> [WHAT THE TASK ASKS]: Give back only the lines in the records below from the one with "G04 #@! TO.C,D5*" to the one with "X74930000Y-52070000D03*", both inclusive, word for word.

···

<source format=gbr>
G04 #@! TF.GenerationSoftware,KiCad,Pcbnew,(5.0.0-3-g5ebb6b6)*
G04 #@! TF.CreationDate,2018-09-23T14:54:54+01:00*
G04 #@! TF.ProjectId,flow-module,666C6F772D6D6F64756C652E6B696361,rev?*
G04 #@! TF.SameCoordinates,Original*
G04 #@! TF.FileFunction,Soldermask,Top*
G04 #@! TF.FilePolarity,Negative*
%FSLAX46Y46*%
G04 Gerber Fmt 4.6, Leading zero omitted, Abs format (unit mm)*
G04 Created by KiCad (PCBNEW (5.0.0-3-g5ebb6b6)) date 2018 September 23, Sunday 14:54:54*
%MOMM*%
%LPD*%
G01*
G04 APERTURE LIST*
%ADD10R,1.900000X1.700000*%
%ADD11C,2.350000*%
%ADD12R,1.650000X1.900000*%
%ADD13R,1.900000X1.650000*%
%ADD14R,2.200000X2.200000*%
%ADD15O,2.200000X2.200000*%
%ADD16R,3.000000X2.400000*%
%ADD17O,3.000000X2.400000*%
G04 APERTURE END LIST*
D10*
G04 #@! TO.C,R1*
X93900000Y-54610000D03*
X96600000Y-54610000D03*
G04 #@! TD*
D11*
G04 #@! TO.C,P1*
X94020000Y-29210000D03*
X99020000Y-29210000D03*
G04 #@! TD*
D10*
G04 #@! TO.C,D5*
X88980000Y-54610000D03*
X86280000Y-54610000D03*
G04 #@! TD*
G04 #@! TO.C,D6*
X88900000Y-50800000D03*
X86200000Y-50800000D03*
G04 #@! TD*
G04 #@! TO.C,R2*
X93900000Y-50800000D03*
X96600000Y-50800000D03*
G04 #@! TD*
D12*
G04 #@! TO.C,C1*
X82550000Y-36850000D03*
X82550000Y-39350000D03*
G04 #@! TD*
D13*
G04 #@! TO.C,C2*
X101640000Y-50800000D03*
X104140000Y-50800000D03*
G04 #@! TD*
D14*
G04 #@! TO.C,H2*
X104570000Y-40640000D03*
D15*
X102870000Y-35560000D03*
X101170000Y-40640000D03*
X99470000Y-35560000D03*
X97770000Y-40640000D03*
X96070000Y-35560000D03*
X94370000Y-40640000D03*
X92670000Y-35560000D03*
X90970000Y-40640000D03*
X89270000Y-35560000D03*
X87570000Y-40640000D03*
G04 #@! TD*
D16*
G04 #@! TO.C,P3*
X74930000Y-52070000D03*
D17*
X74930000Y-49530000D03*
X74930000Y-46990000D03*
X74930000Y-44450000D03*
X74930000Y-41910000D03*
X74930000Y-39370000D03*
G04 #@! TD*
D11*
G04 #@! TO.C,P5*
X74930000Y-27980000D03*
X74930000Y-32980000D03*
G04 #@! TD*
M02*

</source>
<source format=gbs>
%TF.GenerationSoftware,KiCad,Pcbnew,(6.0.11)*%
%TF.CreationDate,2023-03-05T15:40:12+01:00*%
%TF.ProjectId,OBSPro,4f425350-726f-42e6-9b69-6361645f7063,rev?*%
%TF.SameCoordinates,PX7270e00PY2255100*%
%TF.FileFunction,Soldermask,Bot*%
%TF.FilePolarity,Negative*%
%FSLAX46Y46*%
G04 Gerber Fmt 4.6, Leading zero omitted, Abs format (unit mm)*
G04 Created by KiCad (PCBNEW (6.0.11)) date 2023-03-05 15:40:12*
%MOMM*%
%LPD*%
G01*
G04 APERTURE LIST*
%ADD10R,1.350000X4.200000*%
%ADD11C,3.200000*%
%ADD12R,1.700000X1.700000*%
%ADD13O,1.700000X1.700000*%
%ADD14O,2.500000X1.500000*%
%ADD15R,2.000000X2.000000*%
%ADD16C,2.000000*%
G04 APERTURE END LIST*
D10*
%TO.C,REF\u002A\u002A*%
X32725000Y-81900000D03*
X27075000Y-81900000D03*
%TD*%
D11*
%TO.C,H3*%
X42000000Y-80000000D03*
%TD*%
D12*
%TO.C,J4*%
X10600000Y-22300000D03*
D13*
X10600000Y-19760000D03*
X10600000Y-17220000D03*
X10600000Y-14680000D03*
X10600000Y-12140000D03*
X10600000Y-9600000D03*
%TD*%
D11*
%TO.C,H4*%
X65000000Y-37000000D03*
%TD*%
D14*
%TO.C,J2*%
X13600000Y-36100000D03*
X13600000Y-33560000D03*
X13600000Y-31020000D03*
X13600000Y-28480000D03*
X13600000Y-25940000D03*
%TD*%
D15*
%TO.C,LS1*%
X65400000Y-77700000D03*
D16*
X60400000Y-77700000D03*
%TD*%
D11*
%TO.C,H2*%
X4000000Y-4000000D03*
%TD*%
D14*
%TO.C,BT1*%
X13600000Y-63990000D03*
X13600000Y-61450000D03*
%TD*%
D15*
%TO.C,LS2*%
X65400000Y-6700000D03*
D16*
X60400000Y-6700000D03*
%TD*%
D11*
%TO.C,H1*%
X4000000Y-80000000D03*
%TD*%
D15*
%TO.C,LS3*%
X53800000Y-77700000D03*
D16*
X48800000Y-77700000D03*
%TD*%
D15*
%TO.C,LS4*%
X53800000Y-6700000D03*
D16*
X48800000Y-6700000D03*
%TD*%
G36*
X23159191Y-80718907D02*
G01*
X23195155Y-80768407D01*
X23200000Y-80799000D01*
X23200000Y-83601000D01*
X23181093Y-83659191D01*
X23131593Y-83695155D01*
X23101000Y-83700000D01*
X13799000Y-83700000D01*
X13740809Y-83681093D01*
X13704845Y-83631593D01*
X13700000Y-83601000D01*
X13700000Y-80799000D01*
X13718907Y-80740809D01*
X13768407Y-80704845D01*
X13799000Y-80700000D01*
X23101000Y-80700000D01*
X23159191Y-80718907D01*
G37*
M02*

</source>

···

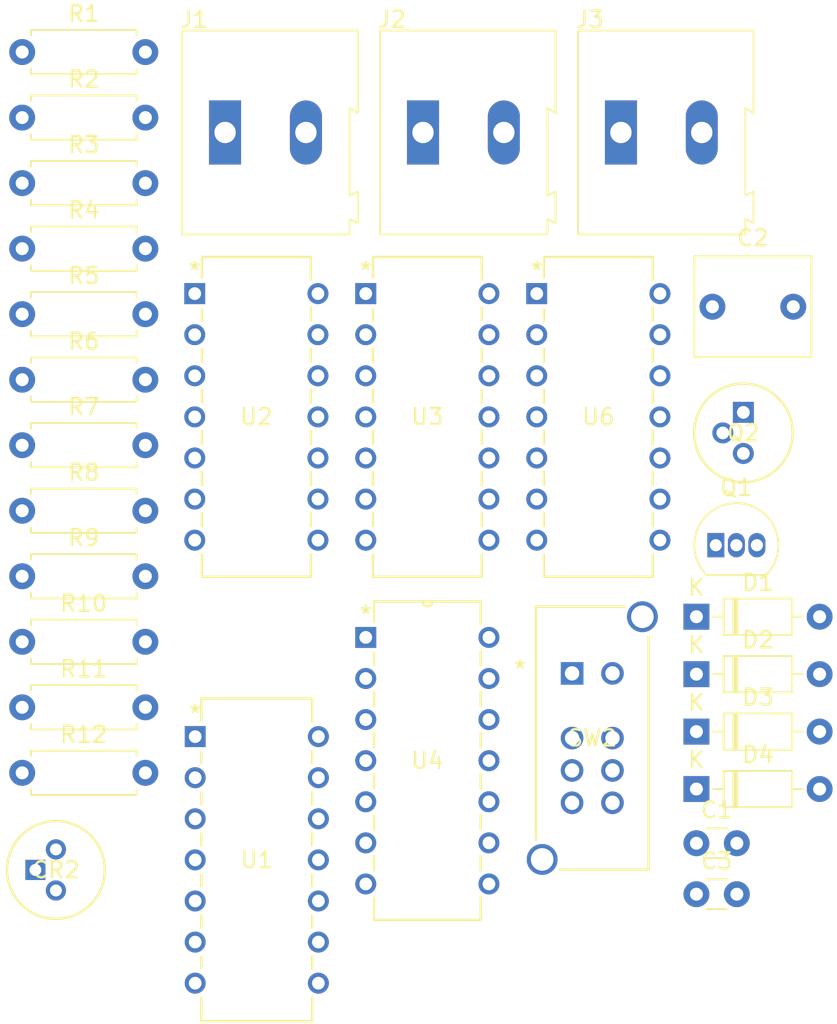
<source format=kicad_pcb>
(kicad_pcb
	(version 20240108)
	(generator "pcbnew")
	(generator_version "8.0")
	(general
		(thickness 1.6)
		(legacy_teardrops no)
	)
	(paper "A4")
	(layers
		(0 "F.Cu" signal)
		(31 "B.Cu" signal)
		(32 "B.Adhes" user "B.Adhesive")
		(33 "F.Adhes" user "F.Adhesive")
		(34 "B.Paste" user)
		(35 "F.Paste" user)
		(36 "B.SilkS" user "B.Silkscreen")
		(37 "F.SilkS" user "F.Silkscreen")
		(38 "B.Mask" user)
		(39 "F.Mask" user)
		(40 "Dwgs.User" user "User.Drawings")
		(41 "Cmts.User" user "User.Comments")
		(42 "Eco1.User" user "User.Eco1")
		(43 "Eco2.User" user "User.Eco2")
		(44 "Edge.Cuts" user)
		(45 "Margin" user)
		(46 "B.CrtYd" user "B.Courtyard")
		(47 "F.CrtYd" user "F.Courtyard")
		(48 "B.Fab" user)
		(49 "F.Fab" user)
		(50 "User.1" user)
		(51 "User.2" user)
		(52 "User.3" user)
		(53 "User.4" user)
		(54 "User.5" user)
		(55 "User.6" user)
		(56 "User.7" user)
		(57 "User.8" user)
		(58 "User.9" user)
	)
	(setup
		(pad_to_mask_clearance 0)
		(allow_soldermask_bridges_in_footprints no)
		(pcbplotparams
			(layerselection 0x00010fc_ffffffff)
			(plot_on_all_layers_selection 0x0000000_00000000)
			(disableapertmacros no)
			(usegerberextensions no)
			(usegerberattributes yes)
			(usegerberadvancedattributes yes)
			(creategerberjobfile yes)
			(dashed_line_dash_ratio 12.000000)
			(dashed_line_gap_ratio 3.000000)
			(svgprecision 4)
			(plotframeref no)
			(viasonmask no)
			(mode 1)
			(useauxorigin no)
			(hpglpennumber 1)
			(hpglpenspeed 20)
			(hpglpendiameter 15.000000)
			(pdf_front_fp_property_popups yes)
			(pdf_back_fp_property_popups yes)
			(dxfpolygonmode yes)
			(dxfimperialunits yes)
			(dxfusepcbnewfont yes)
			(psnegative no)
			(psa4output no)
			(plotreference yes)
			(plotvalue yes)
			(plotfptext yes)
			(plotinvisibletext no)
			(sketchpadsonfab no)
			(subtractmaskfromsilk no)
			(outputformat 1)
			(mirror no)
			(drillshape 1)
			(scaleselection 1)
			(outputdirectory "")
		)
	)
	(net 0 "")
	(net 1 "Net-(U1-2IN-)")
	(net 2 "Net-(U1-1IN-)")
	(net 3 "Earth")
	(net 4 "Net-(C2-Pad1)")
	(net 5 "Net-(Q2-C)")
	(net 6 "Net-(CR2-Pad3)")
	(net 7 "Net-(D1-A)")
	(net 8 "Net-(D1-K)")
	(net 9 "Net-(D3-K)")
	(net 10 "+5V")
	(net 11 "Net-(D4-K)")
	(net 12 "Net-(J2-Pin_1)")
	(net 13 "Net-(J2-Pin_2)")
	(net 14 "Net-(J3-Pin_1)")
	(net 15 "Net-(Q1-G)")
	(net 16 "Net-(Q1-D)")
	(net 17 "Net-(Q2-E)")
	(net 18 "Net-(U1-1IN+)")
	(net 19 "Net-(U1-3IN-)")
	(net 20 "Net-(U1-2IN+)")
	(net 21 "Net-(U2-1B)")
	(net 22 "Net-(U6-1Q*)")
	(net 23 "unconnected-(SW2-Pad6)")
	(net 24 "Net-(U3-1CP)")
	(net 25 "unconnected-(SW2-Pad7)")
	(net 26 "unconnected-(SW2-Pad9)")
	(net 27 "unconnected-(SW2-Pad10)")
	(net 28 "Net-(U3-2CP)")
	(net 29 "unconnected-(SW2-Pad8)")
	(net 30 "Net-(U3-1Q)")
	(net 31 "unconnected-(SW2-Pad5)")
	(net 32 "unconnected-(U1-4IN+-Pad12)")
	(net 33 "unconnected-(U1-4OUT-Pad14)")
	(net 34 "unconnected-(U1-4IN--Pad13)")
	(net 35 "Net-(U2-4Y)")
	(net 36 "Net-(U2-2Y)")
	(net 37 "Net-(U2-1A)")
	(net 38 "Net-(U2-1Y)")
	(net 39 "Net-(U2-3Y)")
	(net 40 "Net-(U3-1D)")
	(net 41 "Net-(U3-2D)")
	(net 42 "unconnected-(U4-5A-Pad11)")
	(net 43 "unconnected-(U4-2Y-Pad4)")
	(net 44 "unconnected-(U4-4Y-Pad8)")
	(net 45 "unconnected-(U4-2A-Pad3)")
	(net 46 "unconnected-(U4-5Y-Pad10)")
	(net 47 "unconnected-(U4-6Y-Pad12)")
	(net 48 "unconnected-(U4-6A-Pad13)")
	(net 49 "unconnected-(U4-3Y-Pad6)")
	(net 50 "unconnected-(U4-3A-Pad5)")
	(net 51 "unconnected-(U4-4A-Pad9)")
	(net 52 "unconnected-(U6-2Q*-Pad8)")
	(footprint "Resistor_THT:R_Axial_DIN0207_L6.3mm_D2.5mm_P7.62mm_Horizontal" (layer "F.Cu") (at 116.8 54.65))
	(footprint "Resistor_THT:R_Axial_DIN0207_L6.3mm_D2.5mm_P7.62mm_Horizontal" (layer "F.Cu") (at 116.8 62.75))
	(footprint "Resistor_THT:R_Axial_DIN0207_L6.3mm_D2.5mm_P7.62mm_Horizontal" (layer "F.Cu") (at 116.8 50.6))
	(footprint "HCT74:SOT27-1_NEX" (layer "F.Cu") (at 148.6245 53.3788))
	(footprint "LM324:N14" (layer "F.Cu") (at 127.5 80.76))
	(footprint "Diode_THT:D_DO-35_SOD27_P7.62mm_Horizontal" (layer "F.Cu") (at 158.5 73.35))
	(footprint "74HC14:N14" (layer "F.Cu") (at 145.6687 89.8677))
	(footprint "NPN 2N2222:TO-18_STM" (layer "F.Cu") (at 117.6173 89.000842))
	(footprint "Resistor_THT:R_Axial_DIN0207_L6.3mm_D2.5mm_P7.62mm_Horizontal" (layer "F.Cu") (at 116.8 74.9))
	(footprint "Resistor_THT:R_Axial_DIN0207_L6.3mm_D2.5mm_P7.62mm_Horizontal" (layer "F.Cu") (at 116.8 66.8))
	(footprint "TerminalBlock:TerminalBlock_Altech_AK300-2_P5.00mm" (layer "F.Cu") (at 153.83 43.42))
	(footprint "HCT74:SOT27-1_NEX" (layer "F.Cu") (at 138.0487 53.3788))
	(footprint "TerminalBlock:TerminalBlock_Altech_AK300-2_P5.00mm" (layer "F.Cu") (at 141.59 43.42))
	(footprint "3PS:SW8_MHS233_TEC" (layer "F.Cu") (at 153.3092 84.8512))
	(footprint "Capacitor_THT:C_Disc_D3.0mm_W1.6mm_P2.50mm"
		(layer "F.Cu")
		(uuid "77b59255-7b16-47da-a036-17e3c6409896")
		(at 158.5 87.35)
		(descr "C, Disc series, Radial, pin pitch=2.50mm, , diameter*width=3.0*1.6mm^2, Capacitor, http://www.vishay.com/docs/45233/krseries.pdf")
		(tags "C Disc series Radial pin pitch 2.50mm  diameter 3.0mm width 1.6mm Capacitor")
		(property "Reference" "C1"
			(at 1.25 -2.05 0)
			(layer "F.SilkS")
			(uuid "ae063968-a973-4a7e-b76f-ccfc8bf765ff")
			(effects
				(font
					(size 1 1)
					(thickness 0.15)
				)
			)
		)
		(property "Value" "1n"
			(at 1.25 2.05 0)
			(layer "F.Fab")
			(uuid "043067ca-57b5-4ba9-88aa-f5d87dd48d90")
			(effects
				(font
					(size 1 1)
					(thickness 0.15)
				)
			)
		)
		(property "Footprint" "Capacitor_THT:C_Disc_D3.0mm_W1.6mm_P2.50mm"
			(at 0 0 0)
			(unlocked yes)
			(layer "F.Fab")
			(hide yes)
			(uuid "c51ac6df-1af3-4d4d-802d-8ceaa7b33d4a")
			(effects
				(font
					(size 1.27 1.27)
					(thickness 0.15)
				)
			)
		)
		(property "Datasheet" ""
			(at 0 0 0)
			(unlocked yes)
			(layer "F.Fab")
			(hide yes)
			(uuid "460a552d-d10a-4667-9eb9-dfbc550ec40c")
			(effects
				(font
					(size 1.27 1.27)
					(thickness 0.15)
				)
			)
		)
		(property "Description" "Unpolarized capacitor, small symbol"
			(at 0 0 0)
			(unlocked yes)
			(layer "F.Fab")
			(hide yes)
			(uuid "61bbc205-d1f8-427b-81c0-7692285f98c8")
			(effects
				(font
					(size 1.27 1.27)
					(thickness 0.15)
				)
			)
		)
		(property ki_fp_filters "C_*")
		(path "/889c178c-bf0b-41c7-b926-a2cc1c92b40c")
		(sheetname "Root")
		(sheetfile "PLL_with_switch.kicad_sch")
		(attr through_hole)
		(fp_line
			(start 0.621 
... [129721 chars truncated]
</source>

···

> [RESPONSE AREA]:
G04 #@! TO.C,D5*
X88980000Y-54610000D03*
X86280000Y-54610000D03*
G04 #@! TD*
G04 #@! TO.C,D6*
X88900000Y-50800000D03*
X86200000Y-50800000D03*
G04 #@! TD*
G04 #@! TO.C,R2*
X93900000Y-50800000D03*
X96600000Y-50800000D03*
G04 #@! TD*
D12*
G04 #@! TO.C,C1*
X82550000Y-36850000D03*
X82550000Y-39350000D03*
G04 #@! TD*
D13*
G04 #@! TO.C,C2*
X101640000Y-50800000D03*
X104140000Y-50800000D03*
G04 #@! TD*
D14*
G04 #@! TO.C,H2*
X104570000Y-40640000D03*
D15*
X102870000Y-35560000D03*
X101170000Y-40640000D03*
X99470000Y-35560000D03*
X97770000Y-40640000D03*
X96070000Y-35560000D03*
X94370000Y-40640000D03*
X92670000Y-35560000D03*
X90970000Y-40640000D03*
X89270000Y-35560000D03*
X87570000Y-40640000D03*
G04 #@! TD*
D16*
G04 #@! TO.C,P3*
X74930000Y-52070000D03*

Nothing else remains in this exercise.